Consignes
1. D'après l'extrait sur la distribution de L'empereur de la lune, pourquoi peut-on dire qu'aucun rôle n'y est secondaire ? Répondez en une à trois phrases.
2. Présentez sous forme de liste le paragraphe de l'extrait qui commence par « La distribution se signale par son unité », en conservant ses faits principaux.

Extrait de page
L’empereur de la lune (Enguerrand de Hys) © Luc Bertau – Opéra-Théâtre Eurométropole de Metz
La distribution se signale par son unité comme son total engagement. L’action repose déjà sur les deux premiers rôles, masculins, deux compères aussi bons comédiens que chanteurs. Mais il n‘est pas pour autant de rôle secondaire, ou qui soit moins bien servi que les autres. Chacun aura son aria aux deux premiers actes, sans compter les duos et les grands finales. Ecclitico le ténor Sébastien Droy, a tout l’abattage attendu pour mener la danse. Ses deux airs sont bien conduits, mais c’est dans son dernier duo avec Clarice qu’il donne le meilleur de lui-même. Le baryton Romain Dayez, athlétique Buonafede, est irrésistible au finale du I, lorsqu’il croit s’envoler. La voix est ample, longue et bien timbrée, toujours intelligible. Au II, l’aria con balletto « Che mondo amabile », avec les vents, est une réussite. Le troisième larron, Enguerrand de Hys, Cecco, valet de comédie, donne toute sa verve à l’Empereur de la lune (« Un avara suda e pena ») après un remarquable « Mi fano ridere », à l’acte précédent. Dans le livret, Ernesto est quelque peu privé d’humanité. Haydn lui donne vie, c’est déjà une sorte d’Ottavio. Ce soir, Mireille Lebel, mezzo canadienne trop rare chez nous, nous vaut une composition de grande qualité, vocale comme scénique, dès son « Begli occhi vezzosi ». Flaminia, Catherine Trottmann, est vocalement le plus intéressant des personnages féminins. On attendait ses coloratures du « Ragion nell’ alma siede », grand air digne de l’opera seria, et l’on n’est pas déçu. Peut-être un supplément de passion qu’elle trouvera sans peine au cours des prochaines représentations, et nous serons proches de l’idéal. Sa sœur, Clarice, est confiée à Déborah Salazar-Sanfeld. Son « Son fanciulla da marito » était prometteur. L’aria suivant « Quanta gente che sospira », mais surtout son ultime duo avec Ecclitico nous ravissent. La Lisetta de Pauline Claes ne s’en laisse pas compter, particulièrement par Buonafede. Les couleurs, l’expression et le soutien séduisent. L’ambiguïté malicieuse du « Una donna come me » lui va à ravir, tout comme « Se lo comanda, ci veniro ». Exemplaires de vie, de précision et d’équilibre, les finales de chacun des trois actes – particulièrement du deuxième, magistral – réunissant les 7 solistes, annoncent ceux des Nozze di Figaro. Eux seuls suffiraient à justifier que Haydn soit enfin reconnu comme un grand compositeur lyrique.

Données enregistrées
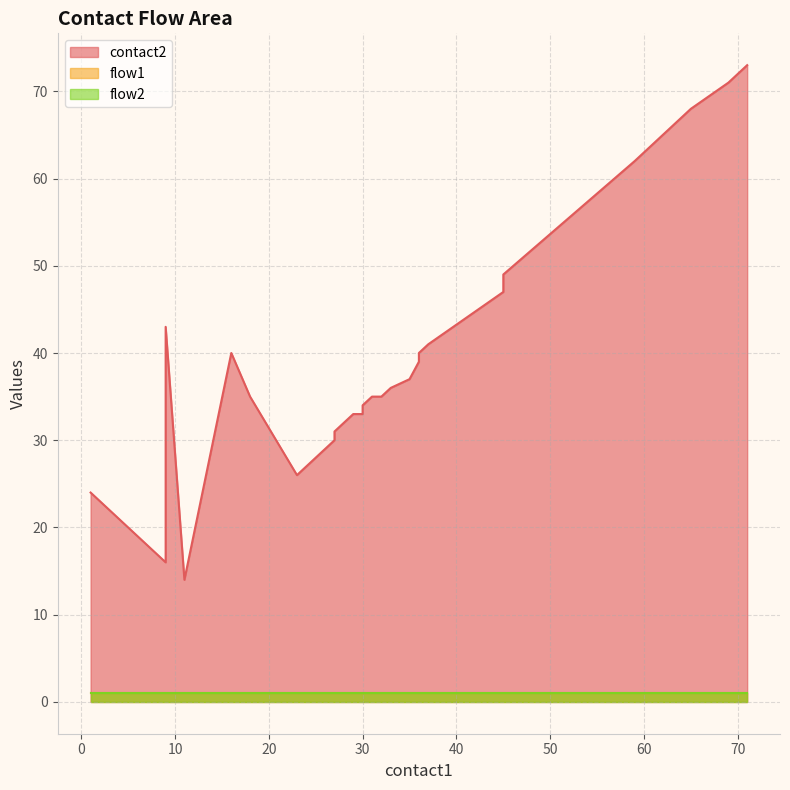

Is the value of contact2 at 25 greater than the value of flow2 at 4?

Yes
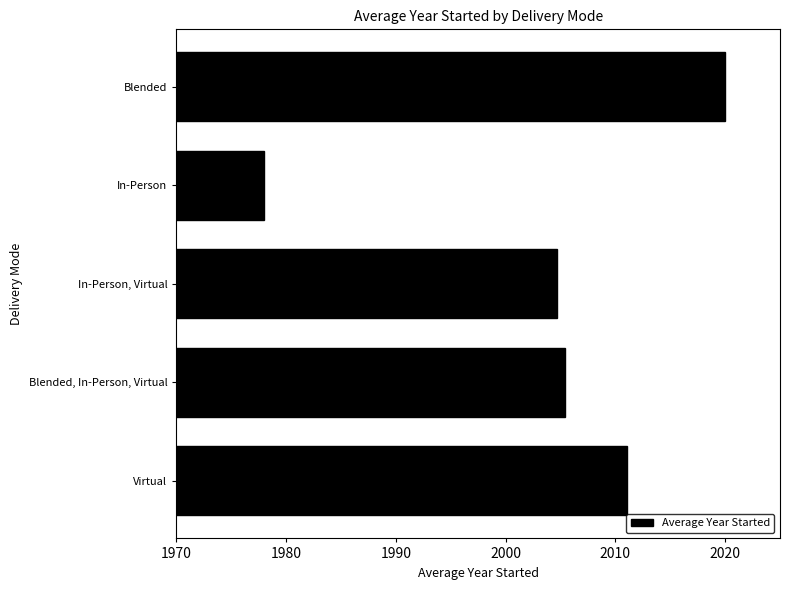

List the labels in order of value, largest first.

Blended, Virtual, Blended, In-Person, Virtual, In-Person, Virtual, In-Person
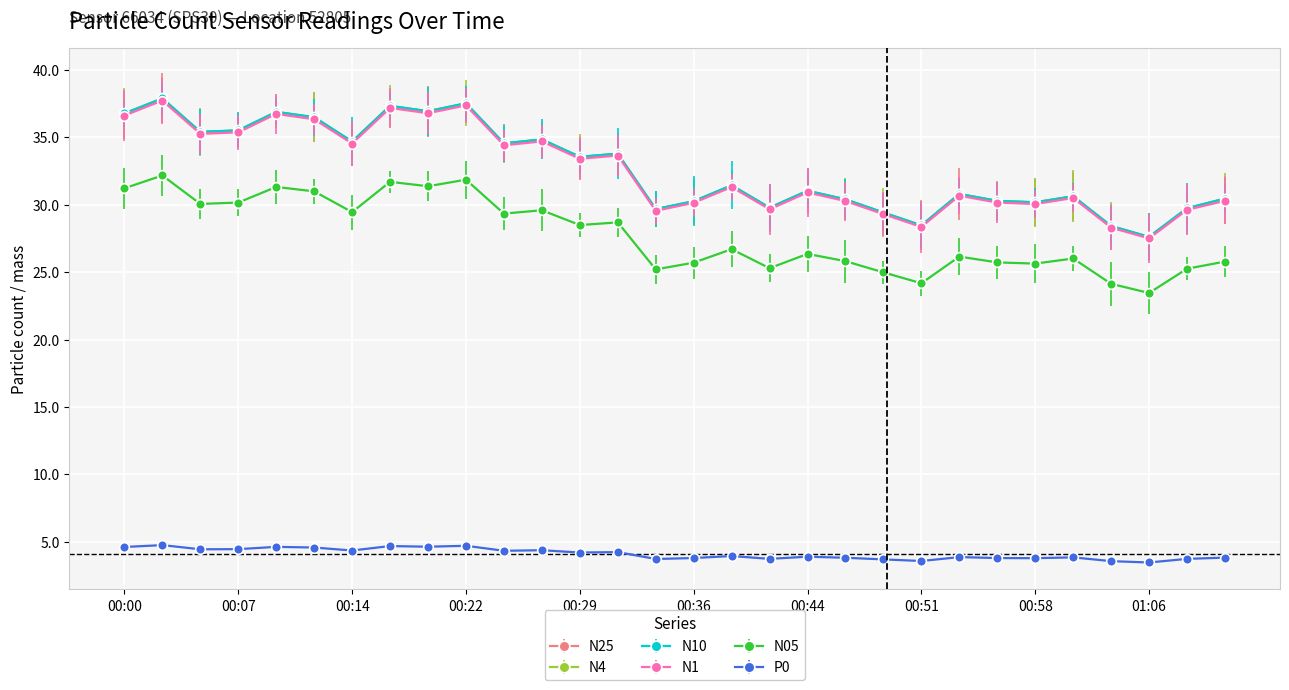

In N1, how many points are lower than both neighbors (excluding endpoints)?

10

* * *

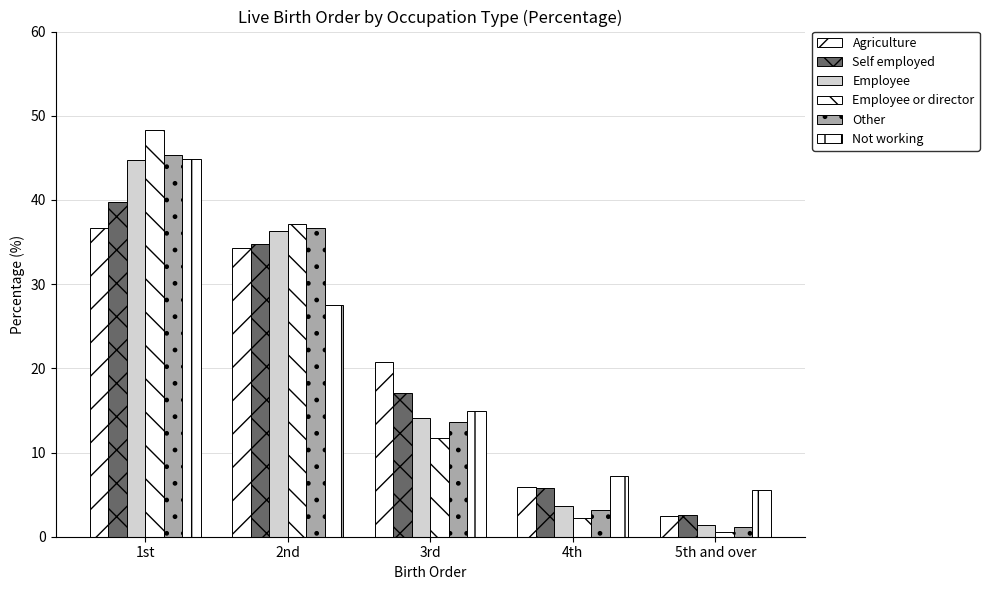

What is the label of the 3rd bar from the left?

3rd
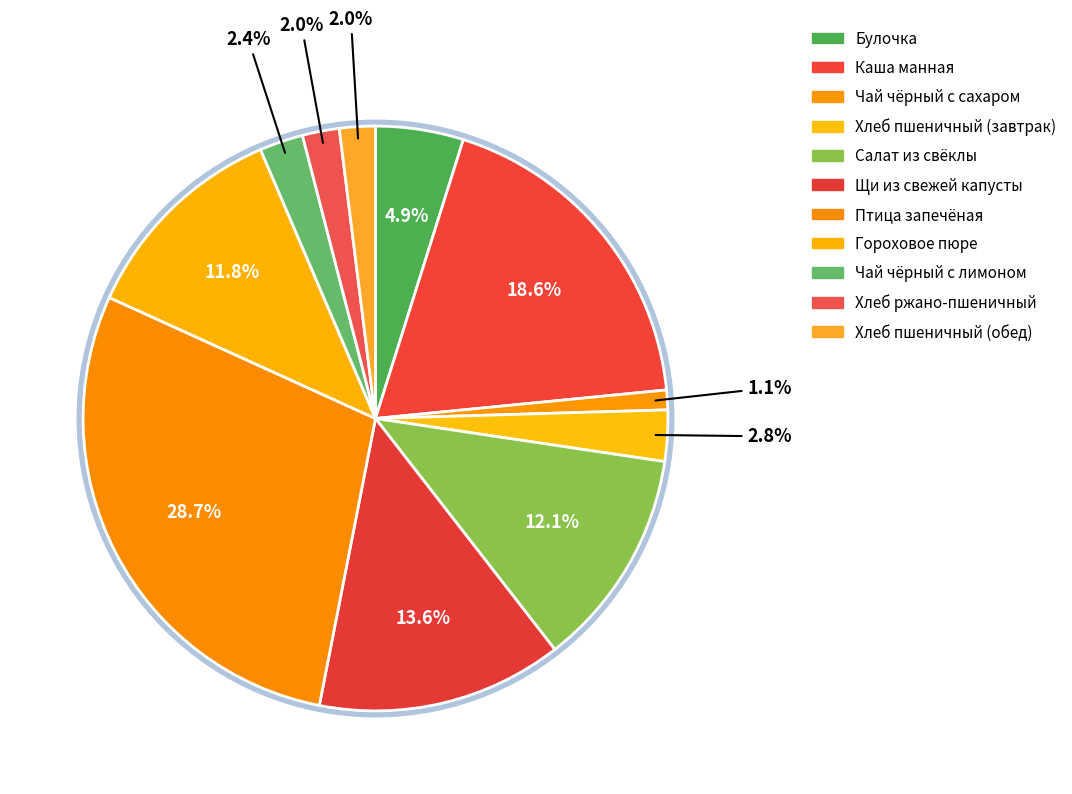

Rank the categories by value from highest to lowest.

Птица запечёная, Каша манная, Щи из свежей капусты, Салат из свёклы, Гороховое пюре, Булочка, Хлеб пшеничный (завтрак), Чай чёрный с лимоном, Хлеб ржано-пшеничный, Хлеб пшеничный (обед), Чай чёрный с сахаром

==

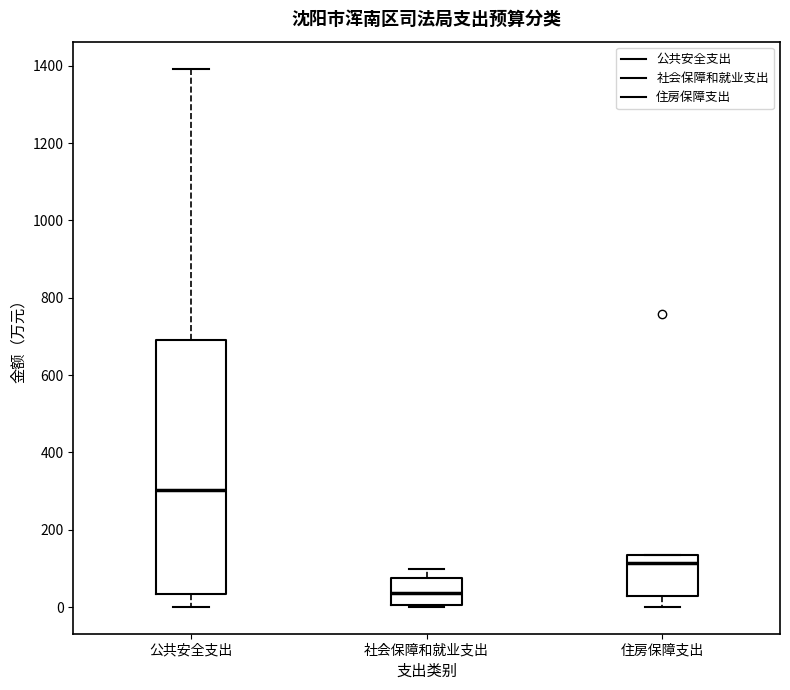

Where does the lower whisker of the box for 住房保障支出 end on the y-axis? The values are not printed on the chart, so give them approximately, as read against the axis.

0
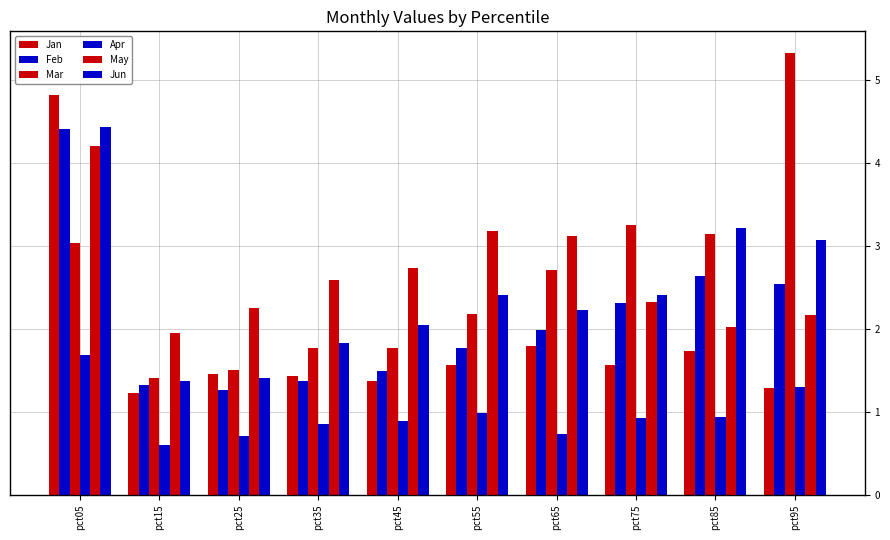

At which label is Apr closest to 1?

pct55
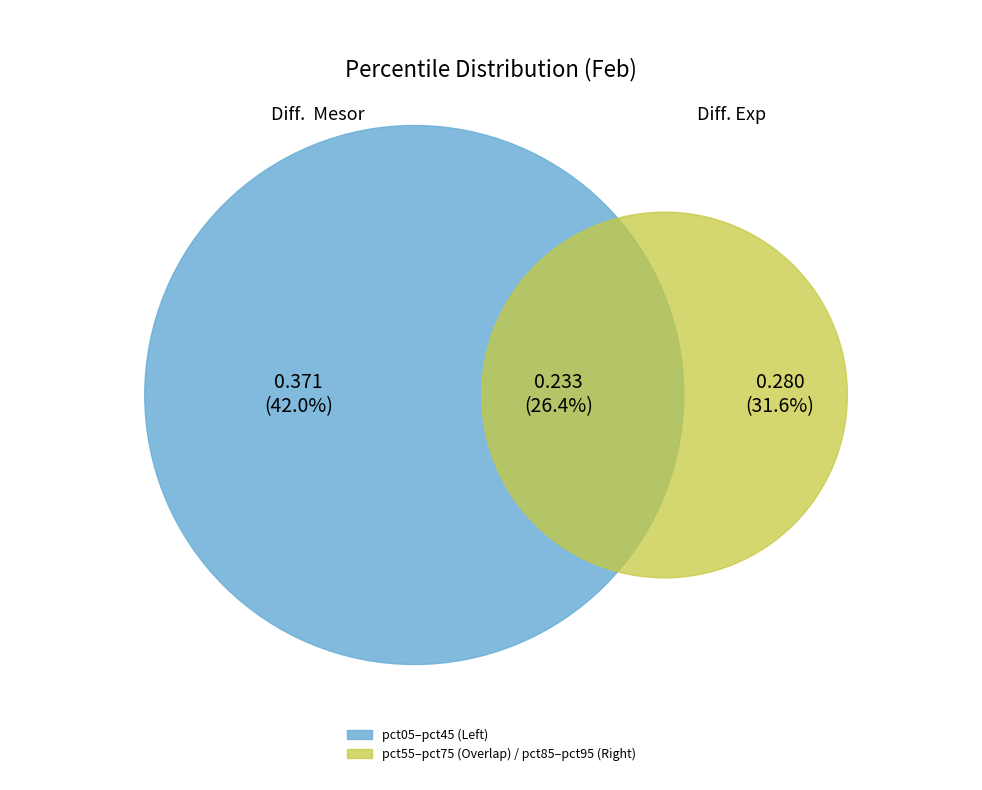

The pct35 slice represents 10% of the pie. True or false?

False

Corrigés
1. Aucun rôle n'est secondaire ni moins bien servi que les autres, car chaque personnage a son aria aux deux premiers actes. À cela s'ajoutent les duos et les grands finales.

2.
- La distribution se distingue par son unité et son engagement total. L'action repose sur deux premiers rôles masculins, mais aucun rôle n'est secondaire : chacun a son aria aux deux premiers actes, en plus des duos et des finales.
- Le ténor Sébastien Droy (Ecclitico) conduit bien ses deux airs. Il donne le meilleur de lui-même dans son dernier duo avec Clarice.
- Le baryton Romain Dayez (Buonafede) est irrésistible au finale du I. Sa voix est ample, longue, bien timbrée et intelligible. Son aria con balletto « Che mondo amabile », au II, est une réussite.
- Enguerrand de Hys (Cecco) donne toute sa verve à l'Empereur de la lune (« Un avara suda e pena »), après un remarquable « Mi fano ridere ».
- Ernesto, peu humain dans le livret, prend vie chez Haydn. La mezzo canadienne Mireille Lebel offre une composition vocale et scénique de grande qualité dès « Begli occhi vezzosi ».
- Catherine Trottmann (Flaminia) incarne le personnage féminin le plus intéressant vocalement. Ses coloratures dans « Ragion nell' alma siede » ne déçoivent pas. Il lui manque peut-être encore un supplément de passion.
- Déborah Salazar-Sanfeld (Clarice) se montre prometteuse dans « Son fanciulla da marito ». Elle ravit ensuite dans « Quanta gente che sospira » et surtout dans son dernier duo avec Ecclitico.
- Pauline Claes (Lisetta) séduit par ses couleurs, son expression et son soutien. « Una donna come me » et « Se lo comanda, ci veniro » lui vont à ravir.
- Les finales des trois actes, surtout celui du deuxième, réunissent les 7 solistes et annoncent ceux des Nozze di Figaro. Ils suffiraient à faire reconnaître Haydn comme un grand compositeur lyrique.